**Consigna del ejercicio:** Según el texto sobre vivienda que aparece más abajo, ¿de quiénes deberá obtener comprensión y colaboración la construcción residencial? Enuméralos todos.

**Texto citado:**
· · ·

Las viviendas pequeñas móviles y temporales también exploran su viabilidad para garantizar el acceso temporal a la vivienda de damnificados por incendios en California (vídeo).
Técnicas arquitectónicas y las regulaciones sobre el uso y el tipo de edificación que se permite en una parcela condicionan la manera de reformar o construir. Ninguno de los tres sistemas de ordenación territorial logra un modelo de vivienda residencial suficientemente asequible, adaptado a las condiciones locales y con el menor impacto posible:
- la organización discrecional anglosajona está sujeta a la costumbre de los habitantes de una zona y se ha opuesto a propuestas experimentales que mejoren el rendimiento bioclimático o la densidad urbanística, con el pretexto de que semejantes medidas reduciría el valor inmobiliario de zonas suburbanas;
- la organización con regulaciones mixtas que combinan uso y densidad con el fin de armonizar demanda y cohesión social, presente en la Europa continental;
- y el modelo urbanístico estatista y centralizado propio de antiguas colonias y regímenes totalitarios como el chino, que sacrifica viejas realidades urbanísticas en favor de un modelo denso con edificios de corte internacionalista a menudo ajenos al carácter local.
Nuevos metabolismos
En Europa, los modelos centralizados de vivienda social promovidos a finales de la expansión económica posterior a la II Guerra Mundial no han logrado a menudo lo que se esperaba de ellos y, si bien algunos de ellos se han convertido en iconos del brutalismo arquitectónico, su escala e impacto han impedido una estima generalizada.
Intentos como los de Le Corbusier (o Ricardo Bofill, entre otros) por hallar un equilibrio entre audacia y rendimiento arquitectónico a una escala humana atenta a localismos, son percibidos hoy como manifiestos idealistas difíciles de replicar.
Quizá la construcción residencial necesite más audacia; aunque, para ello, deberá hallar la comprensión y la colaboración de público, autoridades, promotores y arquitectos.
El internacionalismo impersonal que se impone en los rascacielos residenciales de Asia y Norteamérica, el racionalismo centralizado de las promociones de vivienda social de Europa a finales de los 30 gloriosos, y el modelo metabolista experimental de los edificios «a prueba de imprevistos» promovidos por arquitectos japoneses en los 70, comparten algunas limitaciones y una única ventaja (hoy puesta en entredicho por una pandemia que obliga a la distanciación): la densidad.

· · ·

[Entradas de la colección]
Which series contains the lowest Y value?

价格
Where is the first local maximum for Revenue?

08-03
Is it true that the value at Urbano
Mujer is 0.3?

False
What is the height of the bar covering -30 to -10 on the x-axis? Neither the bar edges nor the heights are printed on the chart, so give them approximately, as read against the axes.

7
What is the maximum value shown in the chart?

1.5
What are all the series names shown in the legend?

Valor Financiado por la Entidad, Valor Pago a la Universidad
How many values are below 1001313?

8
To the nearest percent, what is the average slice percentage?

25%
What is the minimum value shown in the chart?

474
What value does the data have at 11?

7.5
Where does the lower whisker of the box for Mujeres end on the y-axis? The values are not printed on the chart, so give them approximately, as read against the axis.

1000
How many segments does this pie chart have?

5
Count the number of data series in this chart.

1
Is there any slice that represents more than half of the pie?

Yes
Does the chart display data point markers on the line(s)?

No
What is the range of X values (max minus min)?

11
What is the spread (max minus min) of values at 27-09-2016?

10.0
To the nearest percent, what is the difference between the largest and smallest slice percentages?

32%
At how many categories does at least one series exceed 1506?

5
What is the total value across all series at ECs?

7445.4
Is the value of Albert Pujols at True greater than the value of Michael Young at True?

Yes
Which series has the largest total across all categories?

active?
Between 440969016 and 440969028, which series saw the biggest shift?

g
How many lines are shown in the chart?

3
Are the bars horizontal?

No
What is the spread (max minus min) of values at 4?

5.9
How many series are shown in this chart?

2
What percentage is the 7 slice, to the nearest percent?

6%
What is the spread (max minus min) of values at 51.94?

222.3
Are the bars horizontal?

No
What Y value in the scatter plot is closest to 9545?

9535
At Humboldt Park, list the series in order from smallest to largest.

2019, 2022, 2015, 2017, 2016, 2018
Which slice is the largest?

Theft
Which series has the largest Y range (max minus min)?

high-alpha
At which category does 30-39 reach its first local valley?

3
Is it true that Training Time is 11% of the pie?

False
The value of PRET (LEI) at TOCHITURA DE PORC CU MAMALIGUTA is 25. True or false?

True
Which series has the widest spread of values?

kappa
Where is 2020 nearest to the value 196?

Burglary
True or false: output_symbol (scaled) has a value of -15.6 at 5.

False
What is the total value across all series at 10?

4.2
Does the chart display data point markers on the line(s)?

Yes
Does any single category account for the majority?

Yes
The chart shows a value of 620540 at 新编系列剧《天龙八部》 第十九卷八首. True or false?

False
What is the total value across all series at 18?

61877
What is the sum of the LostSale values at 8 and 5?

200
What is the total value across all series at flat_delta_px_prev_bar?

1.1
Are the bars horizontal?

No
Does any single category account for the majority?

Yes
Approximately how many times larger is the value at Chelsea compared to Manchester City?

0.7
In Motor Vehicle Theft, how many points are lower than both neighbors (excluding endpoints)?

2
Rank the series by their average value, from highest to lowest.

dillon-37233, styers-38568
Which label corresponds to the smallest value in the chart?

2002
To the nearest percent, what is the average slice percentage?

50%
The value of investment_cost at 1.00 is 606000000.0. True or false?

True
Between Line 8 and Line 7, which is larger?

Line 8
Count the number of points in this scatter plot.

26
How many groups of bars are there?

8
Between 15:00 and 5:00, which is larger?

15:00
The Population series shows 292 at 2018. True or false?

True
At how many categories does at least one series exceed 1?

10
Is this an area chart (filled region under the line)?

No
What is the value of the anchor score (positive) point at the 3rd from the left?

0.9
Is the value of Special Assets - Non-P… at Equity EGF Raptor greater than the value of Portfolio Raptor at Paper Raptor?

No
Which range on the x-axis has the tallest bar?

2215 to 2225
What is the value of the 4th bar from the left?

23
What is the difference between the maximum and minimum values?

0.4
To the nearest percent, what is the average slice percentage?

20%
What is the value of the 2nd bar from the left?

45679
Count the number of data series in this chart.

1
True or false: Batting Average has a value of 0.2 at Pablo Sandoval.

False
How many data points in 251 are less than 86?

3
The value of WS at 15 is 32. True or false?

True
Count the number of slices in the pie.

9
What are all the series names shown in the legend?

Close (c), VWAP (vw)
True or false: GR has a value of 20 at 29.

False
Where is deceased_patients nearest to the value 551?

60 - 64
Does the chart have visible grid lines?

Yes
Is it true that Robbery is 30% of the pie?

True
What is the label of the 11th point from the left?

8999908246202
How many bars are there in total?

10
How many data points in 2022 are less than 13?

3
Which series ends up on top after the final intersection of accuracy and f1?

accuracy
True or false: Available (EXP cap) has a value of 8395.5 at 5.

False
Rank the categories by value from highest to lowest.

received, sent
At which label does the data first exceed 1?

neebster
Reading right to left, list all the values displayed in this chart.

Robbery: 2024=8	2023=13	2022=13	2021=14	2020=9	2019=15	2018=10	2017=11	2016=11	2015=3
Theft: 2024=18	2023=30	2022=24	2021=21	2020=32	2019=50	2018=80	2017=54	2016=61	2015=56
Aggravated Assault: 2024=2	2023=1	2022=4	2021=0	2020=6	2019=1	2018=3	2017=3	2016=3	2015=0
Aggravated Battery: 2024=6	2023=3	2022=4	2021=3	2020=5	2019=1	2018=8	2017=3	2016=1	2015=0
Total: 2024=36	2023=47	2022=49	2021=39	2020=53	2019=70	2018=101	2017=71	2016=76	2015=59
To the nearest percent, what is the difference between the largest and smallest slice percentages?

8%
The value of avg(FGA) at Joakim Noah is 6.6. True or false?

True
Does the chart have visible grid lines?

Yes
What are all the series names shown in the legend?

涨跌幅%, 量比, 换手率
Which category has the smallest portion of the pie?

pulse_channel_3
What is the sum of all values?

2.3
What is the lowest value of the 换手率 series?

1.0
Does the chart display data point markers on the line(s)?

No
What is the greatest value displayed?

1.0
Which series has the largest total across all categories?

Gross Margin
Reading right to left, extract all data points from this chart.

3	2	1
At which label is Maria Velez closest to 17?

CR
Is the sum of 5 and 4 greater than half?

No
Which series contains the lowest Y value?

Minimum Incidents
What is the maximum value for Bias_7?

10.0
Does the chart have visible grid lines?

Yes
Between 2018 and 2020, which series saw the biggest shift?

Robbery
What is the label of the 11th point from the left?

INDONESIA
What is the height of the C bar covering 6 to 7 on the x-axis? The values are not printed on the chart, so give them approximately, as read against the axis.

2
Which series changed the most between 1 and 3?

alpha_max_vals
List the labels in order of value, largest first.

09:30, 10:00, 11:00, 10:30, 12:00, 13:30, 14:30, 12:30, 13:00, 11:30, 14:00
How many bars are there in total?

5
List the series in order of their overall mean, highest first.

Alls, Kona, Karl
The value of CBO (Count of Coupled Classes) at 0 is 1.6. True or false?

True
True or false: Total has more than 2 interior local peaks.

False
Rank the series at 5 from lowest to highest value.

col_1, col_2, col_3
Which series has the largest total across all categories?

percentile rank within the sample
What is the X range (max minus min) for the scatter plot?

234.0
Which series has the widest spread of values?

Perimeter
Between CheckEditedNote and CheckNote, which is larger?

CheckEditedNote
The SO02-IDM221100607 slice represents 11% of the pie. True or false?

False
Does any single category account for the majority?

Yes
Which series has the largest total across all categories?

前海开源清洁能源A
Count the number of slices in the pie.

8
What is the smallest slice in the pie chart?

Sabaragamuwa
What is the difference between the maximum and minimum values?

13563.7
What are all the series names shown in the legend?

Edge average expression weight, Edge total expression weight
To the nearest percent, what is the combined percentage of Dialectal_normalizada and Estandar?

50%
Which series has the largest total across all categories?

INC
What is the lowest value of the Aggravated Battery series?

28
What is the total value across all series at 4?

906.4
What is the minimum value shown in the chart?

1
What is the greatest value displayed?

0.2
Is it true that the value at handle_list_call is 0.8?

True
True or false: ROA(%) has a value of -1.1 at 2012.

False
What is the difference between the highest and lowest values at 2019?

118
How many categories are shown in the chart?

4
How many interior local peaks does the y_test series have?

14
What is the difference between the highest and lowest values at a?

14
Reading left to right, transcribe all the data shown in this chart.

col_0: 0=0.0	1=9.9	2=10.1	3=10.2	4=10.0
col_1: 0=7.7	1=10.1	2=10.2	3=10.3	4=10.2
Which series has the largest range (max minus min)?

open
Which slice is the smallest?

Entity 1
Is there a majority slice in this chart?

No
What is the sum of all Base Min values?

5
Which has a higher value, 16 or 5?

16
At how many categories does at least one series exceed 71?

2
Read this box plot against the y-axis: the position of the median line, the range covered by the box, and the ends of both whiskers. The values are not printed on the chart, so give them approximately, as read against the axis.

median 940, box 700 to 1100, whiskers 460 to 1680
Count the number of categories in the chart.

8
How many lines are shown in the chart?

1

· · ·

**Respuesta:** Público, autoridades, promotores y arquitectos.